To John Vaughan
Monticello Feb. 8. 15.
Your very friendly letter of Jan. 4. is but just recieved, and I am much gratified by the interest taken by yourself, and others of my collegues of the Philosophical Society, in what concerned myself on withdrawing from the presidency of the society. my desire to do so had been so long known to every member, and the continuance of it to some, that I do not suppose it can be misunderstood by the public. setting aside the consideration of distance, which must be obvious to all, nothing is more incumbent on the old than to know when they should get out of the way, and relinquish to younger successors the honors they can no longer earn, and the duties they can no longer perform. I rejoice in the election of Dr Wistar, and trust that his senior standing in the society will have been considered as a fair motive of preference by those whose merits, standing alone, would have justly entitled them to the honor, and who as juniors, according to the course of nature, may still expect their turn.
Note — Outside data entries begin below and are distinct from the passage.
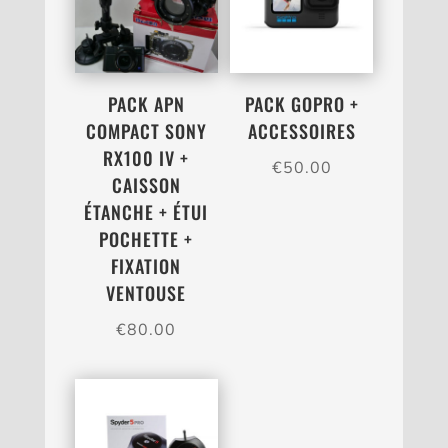
PACK APN
PACK GOPRO +
COMPACT SONY
ACCESSOIRES
RX100 IV +
€
50.00
CAISSON
ÉTANCHE + ÉTUI
POCHETTE +
FIXATION
VENTOUSE
€
80.00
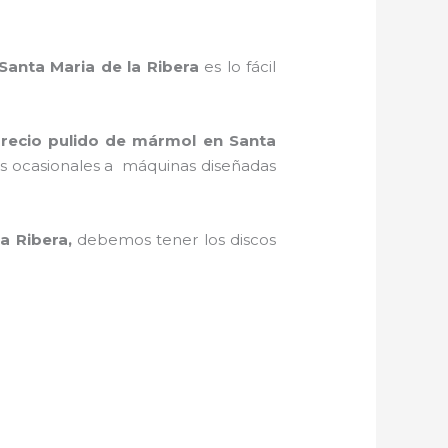
Santa Maria de la Ribera
es lo fácil
recio pulido de mármol
en Santa
ajos ocasionales a máquinas diseñadas
a Ribera,
debemos tener los discos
I have recieved with very great pleasure the visit of mr Ticknor, and find him highly distinguished1 by science and good sense. he was accompanied by mr Gray, son of the late Lt Govr of Massachusets, of great information and promise also. it gives me ineffable comfort to see such subjects coming forward to take charge of the political & civil rights the establishment of which has cost us such sacrifices. mr Ticknor will be fortunate if he can get under the wing of mr Correa: and if the happiness of mr Correa requires (as I suppose it does) his return to Europe we must sacrifice to it that which his residence here would have given us, and acquiesce under the regrets which our transient acquaintance with his worth cannot fail to embody with our future recollections of him.—of Michaux’s work I possess 3. vols, or rather Cahiers, one on Oaks, another Beeches & Birches, and a third on Pines.
I salute you with great friendship and respect.
RC (PPAmP: Thomas Jefferson Papers); at foot of text: “John Vaughan esq.” PoC (DLC).
Vaughan’s very friendly letter was dated 9 Jan. 1815, not jan. 4. François André Michaux’s work on oak, beech, birch, and pine trees was his Histoire des Arbres Forestiers de l’Amérique Septentrionale (Paris, 1810–13; Sowerby, description begins E. Millicent Sowerby, comp., Catalogue of the Library of Thomas Jefferson, 1952–59, 5 vols. description ends no. 1083).
1. Word interlined in place of “qualified.”